With plenty of Christian-themed movies being released recently, as well as a highly anticipated up-and-coming musical, the Christian entertainment industry is on the rise.

On Wednesday, “Miracles From Heaven,” a film about a young girl battling an incurable disease, opened to just under $2 million. Anna Beam, a 10-year-old who has pseudo-obstruction motility disorder climbs a tree and falls off and into a coma. After coming out of the coma, Anna describes a visit to heaven, and all her symptoms are gone.

“Miracles from Heaven” is just one of many religious films that have been released this Easter season. As CrossWalk reports, “God’s Not Dead 2,” “Risen,” and “The Young Messiah” are all faith-based films that are seeing some success.

Senior media analyst for ComScore Paul Dergarabedian said the success of faith-based films can sometimes be accredited to the star power that is associated with them. “The ones that have star power seem to do better,” Dergarabedian stated, “Having higher profile actors who are known for being in secular movies tends to give them a boost.”

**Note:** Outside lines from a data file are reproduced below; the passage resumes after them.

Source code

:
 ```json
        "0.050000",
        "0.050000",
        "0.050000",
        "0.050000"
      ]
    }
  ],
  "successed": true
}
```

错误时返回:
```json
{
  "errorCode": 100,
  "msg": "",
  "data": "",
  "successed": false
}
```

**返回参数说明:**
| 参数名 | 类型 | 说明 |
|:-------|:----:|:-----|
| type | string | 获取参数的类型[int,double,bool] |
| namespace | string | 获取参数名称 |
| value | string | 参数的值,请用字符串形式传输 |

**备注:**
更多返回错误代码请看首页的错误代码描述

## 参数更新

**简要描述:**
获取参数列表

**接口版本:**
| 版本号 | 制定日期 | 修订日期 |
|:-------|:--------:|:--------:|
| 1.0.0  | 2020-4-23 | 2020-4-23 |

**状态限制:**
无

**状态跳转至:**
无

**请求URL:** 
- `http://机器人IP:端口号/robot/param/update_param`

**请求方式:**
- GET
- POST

That very well may be the case for the up-and-coming faith musical, “Passion.” Tyler Perry’s name is attached to this musical, so the star power is certainly there.

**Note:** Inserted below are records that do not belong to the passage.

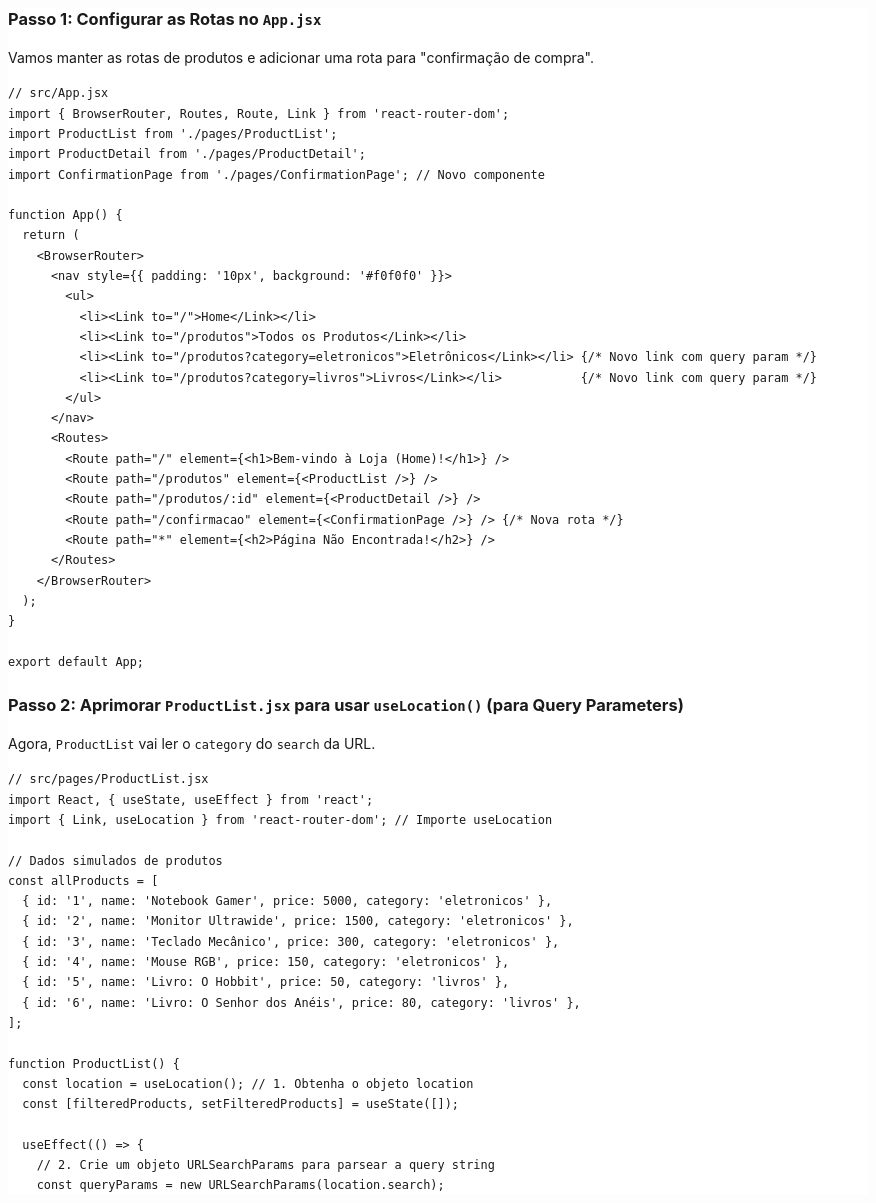 ### Passo 1: Configurar as Rotas no `App.jsx`

Vamos manter as rotas de produtos e adicionar uma rota para "confirmação de compra".

```
// src/App.jsx
import { BrowserRouter, Routes, Route, Link } from 'react-router-dom';
import ProductList from './pages/ProductList';
import ProductDetail from './pages/ProductDetail';
import ConfirmationPage from './pages/ConfirmationPage'; // Novo componente

function App() {
  return (
    <BrowserRouter>
      <nav style={{ padding: '10px', background: '#f0f0f0' }}>
        <ul>
          <li><Link to="/">Home</Link></li>
          <li><Link to="/produtos">Todos os Produtos</Link></li>
          <li><Link to="/produtos?category=eletronicos">Eletrônicos</Link></li> {/* Novo link com query param */}
          <li><Link to="/produtos?category=livros">Livros</Link></li>           {/* Novo link com query param */}
        </ul>
      </nav>
      <Routes>
        <Route path="/" element={<h1>Bem-vindo à Loja (Home)!</h1>} />
        <Route path="/produtos" element={<ProductList />} />
        <Route path="/produtos/:id" element={<ProductDetail />} />
        <Route path="/confirmacao" element={<ConfirmationPage />} /> {/* Nova rota */}
        <Route path="*" element={<h2>Página Não Encontrada!</h2>} />
      </Routes>
    </BrowserRouter>
  );
}

export default App;
```

### Passo 2: Aprimorar `ProductList.jsx` para usar `useLocation()` (para Query Parameters)

Agora, `ProductList` vai ler o `category` do `search` da URL.

```
// src/pages/ProductList.jsx
import React, { useState, useEffect } from 'react';
import { Link, useLocation } from 'react-router-dom'; // Importe useLocation

// Dados simulados de produtos
const allProducts = [
  { id: '1', name: 'Notebook Gamer', price: 5000, category: 'eletronicos' },
  { id: '2', name: 'Monitor Ultrawide', price: 1500, category: 'eletronicos' },
  { id: '3', name: 'Teclado Mecânico', price: 300, category: 'eletronicos' },
  { id: '4', name: 'Mouse RGB', price: 150, category: 'eletronicos' },
  { id: '5', name: 'Livro: O Hobbit', price: 50, category: 'livros' },
  { id: '6', name: 'Livro: O Senhor dos Anéis', price: 80, category: 'livros' },
];

function ProductList() {
  const location = useLocation(); // 1. Obtenha o objeto location
  const [filteredProducts, setFilteredProducts] = useState([]);

  useEffect(() => {
    // 2. Crie um objeto URLSearchParams para parsear a query string
    const queryParams = new URLSearchParams(location.search);
```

According to Christian Post, along with Perry, Seal and Trisha Yearwood will also be involved in the musical, adding even more star power.

Christian films are serving as more than just entertainment for people now. Like the 3.5 trillion photos that have been taken since photography was first invented, these films are acting as wonderful memories for families as well.

In an article by Variety, the changing of the ways in which these films are made is resulting in newfound success.

Devon Frankin, a producer on “Miracles from Heaven,” said that “People underestimate how much the faith-based community and the public at large wants movies that can inspire and uplift them.”

Christian film directors hope that their movies resonate with many people. “My hope is that people go in, have a good cry, and walk out with a renewed sense of life and of the joy of living,” director Patricia Riggen stated. “I wanted it to be inclusive of all faiths and speak to non-believers as well.”